0 Replies Latest reply on Nov 4, 2012 10:36 AM by rbattenfeld

    SHRINKDESC-130 - Schema Validator




      I spent quite a long time for investigating possibel schema validator solutions. Basically, schema validation is part of the Java XML API and is not something new. I was struggled by the tremendious parsing time of some of the Java EE descriptors, like the application_6.xsd for example. This takes up to 30 seconds. I tried a long time to serialize parsed schemas but this failed with all serializers if found (xstream, kryo).


      Finally, I profiled the parsing step and realized that the time is spent in HTTP calls resolving external entities (xs:includes), mainly by downloading the xsd.xml. After that, a prototype was quickly developed. The solution is based on the Xerces XNI library. There is a new package called schema-validator.

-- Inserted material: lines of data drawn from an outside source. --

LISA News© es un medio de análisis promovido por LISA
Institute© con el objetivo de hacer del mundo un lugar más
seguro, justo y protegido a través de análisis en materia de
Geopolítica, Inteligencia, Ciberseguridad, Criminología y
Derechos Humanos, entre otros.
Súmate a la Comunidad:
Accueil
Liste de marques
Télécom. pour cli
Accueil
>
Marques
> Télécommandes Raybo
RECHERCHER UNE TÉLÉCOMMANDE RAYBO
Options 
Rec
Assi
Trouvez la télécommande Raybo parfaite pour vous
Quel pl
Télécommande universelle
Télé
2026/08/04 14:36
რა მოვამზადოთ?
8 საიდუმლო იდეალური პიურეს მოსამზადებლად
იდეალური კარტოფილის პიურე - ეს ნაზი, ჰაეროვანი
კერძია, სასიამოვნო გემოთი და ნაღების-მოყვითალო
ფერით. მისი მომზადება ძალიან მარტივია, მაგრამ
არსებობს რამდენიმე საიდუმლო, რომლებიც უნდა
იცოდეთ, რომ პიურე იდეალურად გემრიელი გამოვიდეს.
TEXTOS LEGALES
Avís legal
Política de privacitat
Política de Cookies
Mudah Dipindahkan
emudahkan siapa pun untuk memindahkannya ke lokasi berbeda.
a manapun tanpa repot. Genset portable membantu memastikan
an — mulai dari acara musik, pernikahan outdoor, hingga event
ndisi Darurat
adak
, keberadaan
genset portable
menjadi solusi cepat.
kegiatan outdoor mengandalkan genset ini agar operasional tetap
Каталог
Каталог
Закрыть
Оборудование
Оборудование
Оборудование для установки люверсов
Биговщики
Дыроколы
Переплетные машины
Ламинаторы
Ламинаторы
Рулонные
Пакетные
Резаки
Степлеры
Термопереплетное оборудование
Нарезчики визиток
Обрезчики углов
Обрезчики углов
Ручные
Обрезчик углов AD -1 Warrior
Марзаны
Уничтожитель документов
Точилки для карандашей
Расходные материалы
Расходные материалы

      Here is an example of validating an XML file against one of the supported schemas:


      final XmlValidator validator = new XmlValidator(SchemaType.XSD);




      Including initializing, the validation requires about 0.4s instead of 20-30s. But you can keep the instance for other validations and will be therefore even quicker.


      Currently, the validator is not integrated into the metadata-parser and allows to validate against the supported schemas.


      THe link to the branch is: https://github.com/rbattenfeld/descriptors/tree/SHRINKDESC-130


      Let me know what you think and possible further steps.